> [REQUIRED ACTION] Only an exact reprint of all the data is acceptable.

--- DATASET CONTENT ---

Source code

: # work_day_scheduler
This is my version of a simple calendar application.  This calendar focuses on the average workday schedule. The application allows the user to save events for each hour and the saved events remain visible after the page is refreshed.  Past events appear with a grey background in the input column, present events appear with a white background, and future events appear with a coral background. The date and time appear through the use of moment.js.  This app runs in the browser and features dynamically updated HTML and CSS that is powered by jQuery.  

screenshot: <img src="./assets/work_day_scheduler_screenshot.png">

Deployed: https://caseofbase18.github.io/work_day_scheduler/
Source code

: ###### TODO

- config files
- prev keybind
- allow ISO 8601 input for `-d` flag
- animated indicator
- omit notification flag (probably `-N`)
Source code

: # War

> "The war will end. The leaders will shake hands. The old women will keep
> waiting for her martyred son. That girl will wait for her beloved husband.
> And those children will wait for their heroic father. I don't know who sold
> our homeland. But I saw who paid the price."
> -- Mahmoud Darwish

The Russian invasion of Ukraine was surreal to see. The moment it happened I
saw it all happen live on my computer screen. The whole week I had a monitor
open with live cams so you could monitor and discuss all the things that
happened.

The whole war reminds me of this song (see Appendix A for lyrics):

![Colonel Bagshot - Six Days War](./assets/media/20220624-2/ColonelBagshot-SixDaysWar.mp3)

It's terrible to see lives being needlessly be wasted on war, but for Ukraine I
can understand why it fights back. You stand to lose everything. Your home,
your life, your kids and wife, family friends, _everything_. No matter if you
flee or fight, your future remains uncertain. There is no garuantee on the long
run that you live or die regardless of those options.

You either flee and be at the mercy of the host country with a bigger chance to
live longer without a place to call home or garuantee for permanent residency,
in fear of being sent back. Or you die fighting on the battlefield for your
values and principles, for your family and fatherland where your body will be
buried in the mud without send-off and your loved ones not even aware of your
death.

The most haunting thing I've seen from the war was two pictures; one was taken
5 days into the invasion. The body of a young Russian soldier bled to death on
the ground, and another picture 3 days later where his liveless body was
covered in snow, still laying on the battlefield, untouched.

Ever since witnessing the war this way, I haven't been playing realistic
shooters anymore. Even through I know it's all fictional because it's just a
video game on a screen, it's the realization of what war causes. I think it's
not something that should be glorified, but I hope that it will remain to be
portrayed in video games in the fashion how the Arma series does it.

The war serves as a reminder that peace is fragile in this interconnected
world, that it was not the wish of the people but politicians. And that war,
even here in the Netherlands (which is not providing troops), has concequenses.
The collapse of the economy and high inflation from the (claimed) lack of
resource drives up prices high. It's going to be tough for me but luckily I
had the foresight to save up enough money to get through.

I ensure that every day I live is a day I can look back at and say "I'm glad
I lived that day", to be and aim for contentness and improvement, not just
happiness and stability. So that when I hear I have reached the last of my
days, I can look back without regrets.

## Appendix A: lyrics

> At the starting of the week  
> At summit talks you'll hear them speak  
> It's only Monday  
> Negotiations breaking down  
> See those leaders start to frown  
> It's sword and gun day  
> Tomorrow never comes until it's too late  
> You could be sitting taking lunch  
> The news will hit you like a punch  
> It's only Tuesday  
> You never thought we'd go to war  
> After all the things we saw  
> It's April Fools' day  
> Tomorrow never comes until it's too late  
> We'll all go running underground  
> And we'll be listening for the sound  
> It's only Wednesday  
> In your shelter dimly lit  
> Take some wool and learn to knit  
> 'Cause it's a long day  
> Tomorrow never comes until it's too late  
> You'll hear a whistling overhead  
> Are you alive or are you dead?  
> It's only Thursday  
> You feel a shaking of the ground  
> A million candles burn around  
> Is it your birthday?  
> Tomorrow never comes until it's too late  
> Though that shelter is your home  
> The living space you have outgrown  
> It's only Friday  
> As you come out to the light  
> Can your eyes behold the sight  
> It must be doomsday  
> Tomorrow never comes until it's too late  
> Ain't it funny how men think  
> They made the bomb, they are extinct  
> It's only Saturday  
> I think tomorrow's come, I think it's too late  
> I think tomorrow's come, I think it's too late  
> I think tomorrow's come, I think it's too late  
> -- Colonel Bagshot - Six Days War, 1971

---

> [ANSWER BELOW]
Source code

: # work_day_scheduler
This is my version of a simple calendar application.  This calendar focuses on the average workday schedule. The application allows the user to save events for each hour and the saved events remain visible after the page is refreshed.  Past events appear with a grey background in the input column, present events appear with a white background, and future events appear with a coral background. The date and time appear through the use of moment.js.  This app runs in the browser and features dynamically updated HTML and CSS that is powered by jQuery.  

screenshot: <img src="./assets/work_day_scheduler_screenshot.png">

Deployed: https://caseofbase18.github.io/work_day_scheduler/
Source code

: ###### TODO

- config files
- prev keybind
- allow ISO 8601 input for `-d` flag
- animated indicator
- omit notification flag (probably `-N`)
Source code

: # War

> "The war will end. The leaders will shake hands. The old women will keep
> waiting for her martyred son. That girl will wait for her beloved husband.
> And those children will wait for their heroic father. I don't know who sold
> our homeland. But I saw who paid the price."
> -- Mahmoud Darwish

The Russian invasion of Ukraine was surreal to see. The moment it happened I
saw it all happen live on my computer screen. The whole week I had a monitor
open with live cams so you could monitor and discuss all the things that
happened.

The whole war reminds me of this song (see Appendix A for lyrics):

![Colonel Bagshot - Six Days War](./assets/media/20220624-2/ColonelBagshot-SixDaysWar.mp3)

It's terrible to see lives being needlessly be wasted on war, but for Ukraine I
can understand why it fights back. You stand to lose everything. Your home,
your life, your kids and wife, family friends, _everything_. No matter if you
flee or fight, your future remains uncertain. There is no garuantee on the long
run that you live or die regardless of those options.

You either flee and be at the mercy of the host country with a bigger chance to
live longer without a place to call home or garuantee for permanent residency,
in fear of being sent back. Or you die fighting on the battlefield for your
values and principles, for your family and fatherland where your body will be
buried in the mud without send-off and your loved ones not even aware of your
death.

The most haunting thing I've seen from the war was two pictures; one was taken
5 days into the invasion. The body of a young Russian soldier bled to death on
the ground, and another picture 3 days later where his liveless body was
covered in snow, still laying on the battlefield, untouched.

Ever since witnessing the war this way, I haven't been playing realistic
shooters anymore. Even through I know it's all fictional because it's just a
video game on a screen, it's the realization of what war causes. I think it's
not something that should be glorified, but I hope that it will remain to be
portrayed in video games in the fashion how the Arma series does it.

The war serves as a reminder that peace is fragile in this interconnected
world, that it was not the wish of the people but politicians. And that war,
even here in the Netherlands (which is not providing troops), has concequenses.
The collapse of the economy and high inflation from the (claimed) lack of
resource drives up prices high. It's going to be tough for me but luckily I
had the foresight to save up enough money to get through.

I ensure that every day I live is a day I can look back at and say "I'm glad
I lived that day", to be and aim for contentness and improvement, not just
happiness and stability. So that when I hear I have reached the last of my
days, I can look back without regrets.

## Appendix A: lyrics

> At the starting of the week  
> At summit talks you'll hear them speak  
> It's only Monday  
> Negotiations breaking down  
> See those leaders start to frown  
> It's sword and gun day  
> Tomorrow never comes until it's too late  
> You could be sitting taking lunch  
> The news will hit you like a punch  
> It's only Tuesday  
> You never thought we'd go to war  
> After all the things we saw  
> It's April Fools' day  
> Tomorrow never comes until it's too late  
> We'll all go running underground  
> And we'll be listening for the sound  
> It's only Wednesday  
> In your shelter dimly lit  
> Take some wool and learn to knit  
> 'Cause it's a long day  
> Tomorrow never comes until it's too late  
> You'll hear a whistling overhead  
> Are you alive or are you dead?  
> It's only Thursday  
> You feel a shaking of the ground  
> A million candles burn around  
> Is it your birthday?  
> Tomorrow never comes until it's too late  
> Though that shelter is your home  
> The living space you have outgrown  
> It's only Friday  
> As you come out to the light  
> Can your eyes behold the sight  
> It must be doomsday  
> Tomorrow never comes until it's too late  
> Ain't it funny how men think  
> They made the bomb, they are extinct  
> It's only Saturday  
> I think tomorrow's come, I think it's too late  
> I think tomorrow's come, I think it's too late  
> I think tomorrow's come, I think it's too late  
> -- Colonel Bagshot - Six Days War, 1971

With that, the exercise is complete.